Here we again, free from work for another two days and I'm not sure what to do with myself. I haven't looked at TokyoGigGuide.com yet but has anyone got any recommendations for shows this weekend? (Disclaimer: I am aware that the point of this blog is to for me to try and find bands and report their existence to the wider world, hopefully bringing them fame, fortune, and all the Class A's they can handle. However, this hasn't been a great week and I'm not feeling so intrepid. Any help will be gratefully received and duly noted. Thank you.)

Tuesday, October 10, 2006

An emotional rollercoaster

(Or how to go from hating Japan, to loving it, to loving it even more, all in the space of twenty minutes). Is this why I'm still here years after I said I would leave, because Japan keeps teasing me and playing strange games with my mind? I went to a fairly big chain izakaya for dinner and made the foolish mistake of trying to use my credit card to pay for it - flexible friend my arse. In certain places in Japan a credit card is about as welcome as a priest in a playground, and the local branch of this place is one of those places. After a good fifteen minutes of phonecalls, bowing, more phonecalls, more bowing, and numerous offers of a glass of water, it was decided that my credit card wouldn't work on their system (they're obviously using Spectrum 48k computers). Needless to say, I was not a happy bunny, and as sometimes happens at moments like that I was on the verge of an internal rant about why I hate Japan and why the sooner I get out of here the better, etc etc. I was forgetting one important fact here though - in Japan they trust people. They took a photocopy of my ID card and I went back and paid the bill tonight. No queries, no questions, no being made to feel like some kind of criminal. When we finally got out of the izakaya I remembered that I wanted to buy tickets for Mogwai's show in November. But it's 11pm. On a Tuesday night. In the 'burbs. Surely you have to wait? No, Japanese convenience stores actually live up to their name, and they must have upgraded to the Spectrum 128k, because a few minutes later I had to Mogwai tickets clasped in my sweaty paws, paid for using the very same credit card that flummoxed the other lot.
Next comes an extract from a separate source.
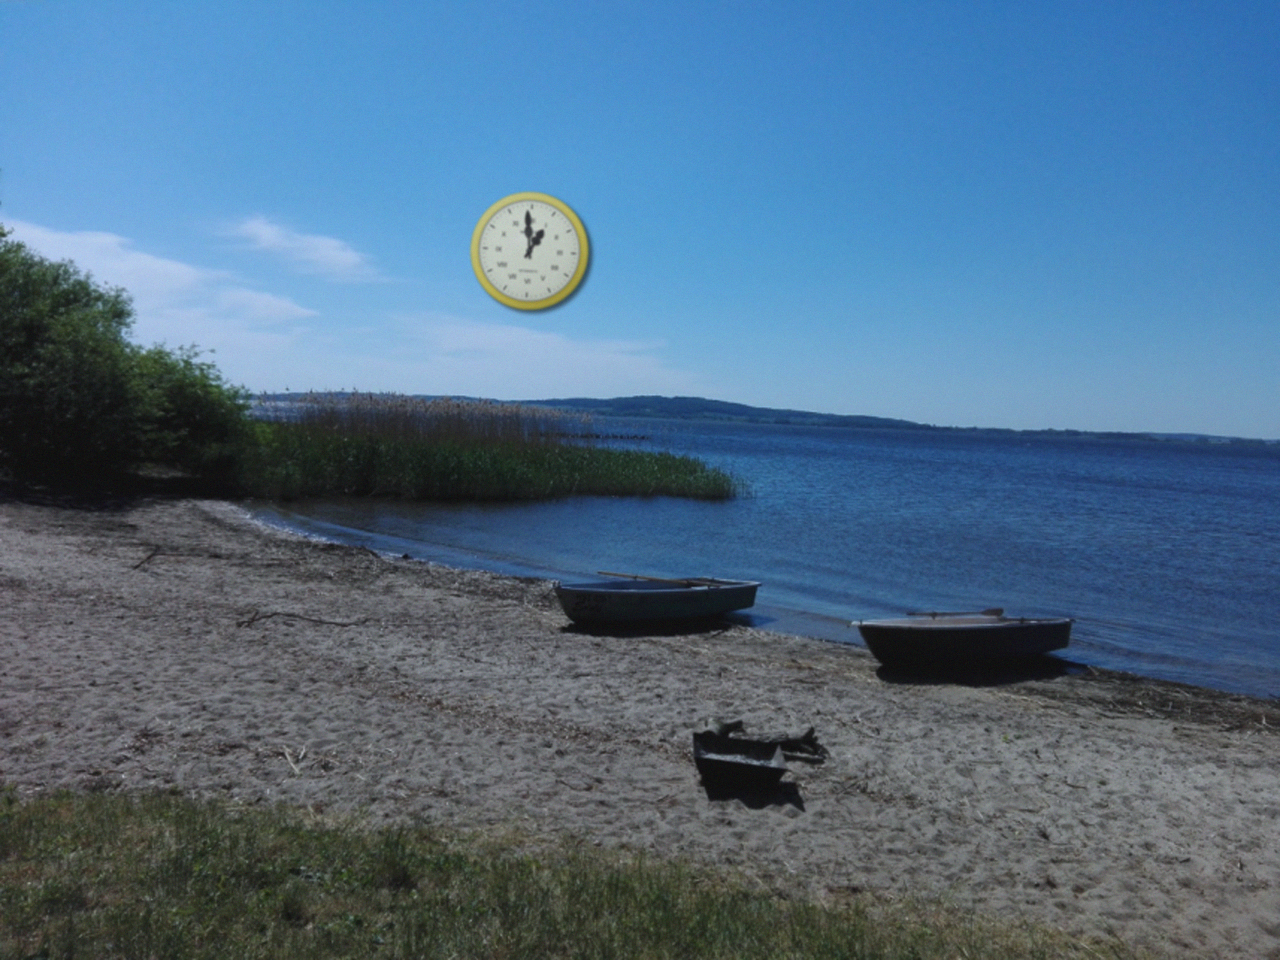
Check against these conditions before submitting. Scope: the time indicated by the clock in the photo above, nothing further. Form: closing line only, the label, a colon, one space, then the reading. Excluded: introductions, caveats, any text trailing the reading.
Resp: 12:59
Happy days.

Monday, October 09, 2006

Top 10 - September

Better late than never (as if anyone actually cares that much), here is the non-singing, non-dancing, completely feature-free Top 10 for September. It's in no particular order and it's basically the ten songs I've probably listened to the most in September (and not according to Last.Fm or they'd all be Tenacious D songs). Anyway, here you are:

1) Rod - Group_Inou
2) Like - Mosquito
3) Shoot Speed Kill Light - Primal Scream
4) Ping Pong Pang - Shift
5) Private Lesson 2 (Mix CD) - Various, mixed by ECD
6) Tributaries - Proud Simon (MySpace)
7) Sign - Keishiro Iwatani
8) It's Jesus On The Phone - The Future King of Scotland (MySpace)
9) H.I.L.L.T.O.P - Akai Giwacku
10) Half Past France - John Cale

Thursday, October 05, 2006

Slacker

Not the film, but me. No posts for a few days, unable to make it to the Aloha show last night, and haven't done a Top 10 for September yet. Pretty fucking shoddy work - I could get a job at the new Wembley. Went to Taiwan at the weekend so that's my main excuse for the lack of posting over the last few days. Something unexpected came up at work yesterday, so no Aloha show - if anyone went, please tell us how it was. No Top 10 for September because... I just didn't get my arse in gear. I will do my best to rectify all this in the next couple of days (except the Aloha show, haven't got very far with the time machine yet).